Unidentified Sleazoid staffer (left) and 'Gummo', New York City, mid-1980s |
In 'Landis: The Story of a Real Man on 42nd Street', Fassel gives a very readable account of Landis's life and times. While Fassel is an unashamed Landis fanboy the book is not a hagiography, recounting Landis's faults (he frequently was not a very nice person to be around) with candor.
Fassel also doesn't shy from relating his subject's descent into self-abuse and self-degradation in the mid-80s, when Landis became a live sex-show performer and porn actor under the stage name 'Bobby Spector'.

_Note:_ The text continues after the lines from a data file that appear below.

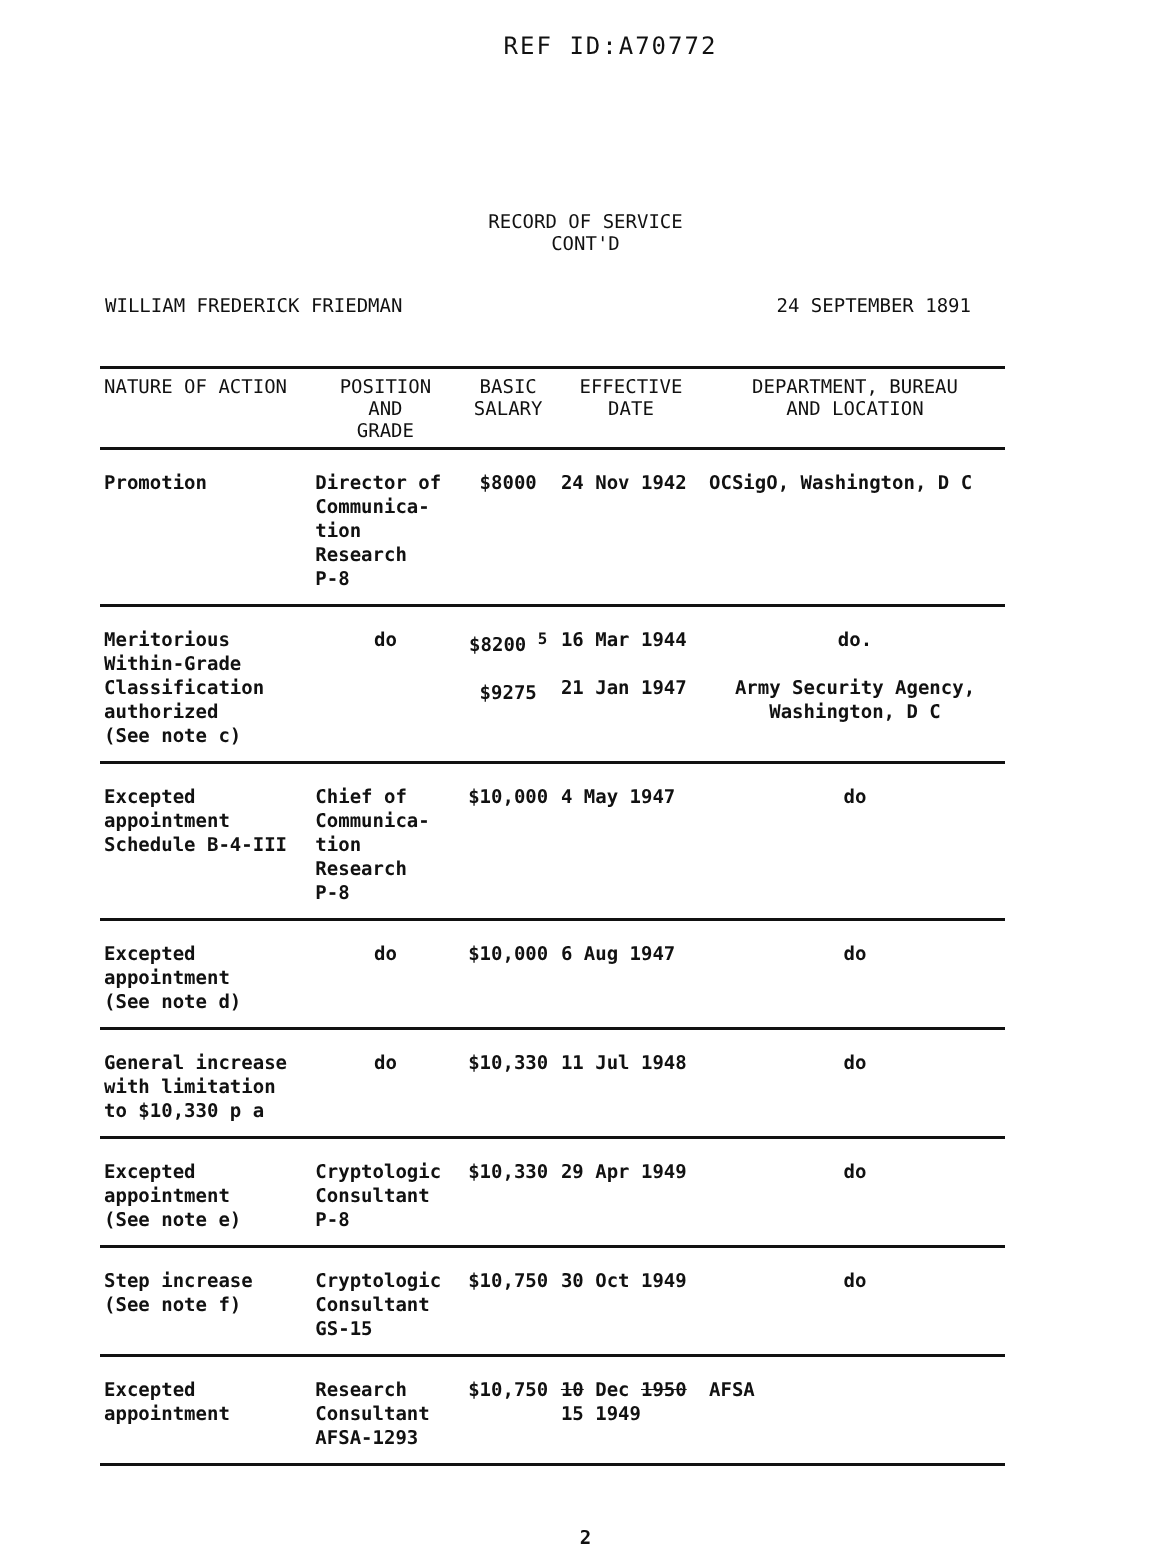REF ID:A70772
RECORD OF SERVICE
CONT'D
WILLIAM FREDERICK FRIEDMAN 24 SEPTEMBER 1891
| NATURE OF ACTION | POSITION AND GRADE | BASIC SALARY | EFFECTIVE DATE | DEPARTMENT, BUREAU AND LOCATION |
| --- | --- | --- | --- | --- |
| Promotion | Director of Communica- tion Research P-8 | $8000 | 24 Nov 1942 | OCSigO, Washington, D C |
| Meritorious Within-Grade Classification authorized (See note c) | do | $8200 <sup>5</sup> $9275 | 16 Mar 1944 21 Jan 1947 | do. Army Security Agency, Washington, D C |
| Excepted appointment Schedule B-4-III | Chief of Communica- tion Research P-8 | $10,000 | 4 May 1947 | do |
| Excepted appointment (See note d) | do | $10,000 | 6 Aug 1947 | do |
| General increase with limitation to $10,330 p a | do | $10,330 | 11 Jul 1948 | do |
| Excepted appointment (See note e) | Cryptologic Consultant P-8 | $10,330 | 29 Apr 1949 | do |
| Step increase (See note f) | Cryptologic Consultant GS-15 | $10,750 | 30 Oct 1949 | do |
| Excepted appointment | Research Consultant AFSA-1293 | $10,750 | 10 Dec 1950 15 1949 | AFSA |
2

And Fassel acknowledges that Landis was a bullshitter, and much of Landis's autobiographical writings must be taken with a degree of skepticism.
One area where 'The Story of a Real Man' falls a bit short is in the lack of graphics; save for a black-and-white photo of Landis, there's no other illustrative material in the book. Some scans of Sleazoid, stills from some of Landis's X-rated films, and portraits of Landis taken over the years, all would have helped round out the book. Fassel has indicated that the rights to reproduce Sleazoid are stalemated by a uncommunicative Michelle Clifford, but still, some visual content would have helped lend more perspective to the Landis phenomenon.
Who will want a copy of 'Landis: The Story of a Real Man on 42nd Street' ? Aside from the obvious answer of Landis fans and trash cinema fans, I believe anyone interested in New York City's seedier side, as it was in the halcyon days of the 1960s through the 1980s, will find the book engaging.